* TASKS TO CARRY OUT
- A) In the passage on open-source e-commerce, how long did the team take to launch its MVP site?
- B) Please repeat the passage on open-source e-commerce word for word, from "The manufacturer knew" to "company’s existing version.".
* begin EXCERPT PROVIDED *
Customers of a large advanced-electronics manufacturing business were having trouble finding and ordering products on the company’s website. The solution? Customer service told them to email their orders to their sales reps, who would then enter them into the site themselves. The email orders were inevitably unclear, leading sales reps to spend endless hours searching for products, clarifying the orders, and inputting the wrong information. Not only that, but top sales reps were spending their time doing basic fulfillment, not selling.
The manufacturer knew this wasn’t sustainable, so it decided to upgrade its e-commerce portal. A systems integrator (SI) vendor recommended a packaged solution that would take two years to build, with a minimum viable product (MVP) of the front-end portal available in eight to ten months. That was just too long. So executives turned to open source for the front end of the company’s e-commerce solution. They established a team of ten people, including five developers, who were dedicated to the project and worked in agile ways, using open source to develop a product inventory, integrations into the enterprise resource planning (ERP) system, digital-marketing integrations, and product pages with full ordering capabilities. In about eight weeks, they launched the MVP e-commerce site with page load times of 1.5 seconds—more than five times faster than the company’s existing version.
The frustrations of working with complex legacy architecture is hardly an anomaly in the corporate world, but turning to open source as a solution for e-commerce is. Many large companies have been using open source for years now, though often in isolated areas deeper in the stack. But open-source software (OSS) has evolved to the point where it can provide a broad range of benefits in e-commerce, such as speed, low total cost of ownership, flexibility, and access to talent, to name a few.
* end EXCERPT PROVIDED *
* begin RECORD EXCERPTS *
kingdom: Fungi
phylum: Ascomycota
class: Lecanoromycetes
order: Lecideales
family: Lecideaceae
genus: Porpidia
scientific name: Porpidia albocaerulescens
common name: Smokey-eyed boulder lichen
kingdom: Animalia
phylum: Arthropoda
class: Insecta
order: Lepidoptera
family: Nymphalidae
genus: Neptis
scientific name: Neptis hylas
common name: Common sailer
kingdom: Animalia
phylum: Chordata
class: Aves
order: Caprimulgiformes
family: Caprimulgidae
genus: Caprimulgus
* end RECORD EXCERPTS *
* EXERCISE SOLUTIONS
- A) About eight weeks.

- B)
The manufacturer knew this wasn’t sustainable, so it decided to upgrade its e-commerce portal. A systems integrator (SI) vendor recommended a packaged solution that would take two years to build, with a minimum viable product (MVP) of the front-end portal available in eight to ten months. That was just too long. So executives turned to open source for the front end of the company’s e-commerce solution. They established a team of ten people, including five developers, who were dedicated to the project and worked in agile ways, using open source to develop a product inventory, integrations into the enterprise resource planning (ERP) system, digital-marketing integrations, and product pages with full ordering capabilities. In about eight weeks, they launched the MVP e-commerce site with page load times of 1.5 seconds—more than five times faster than the company’s existing version.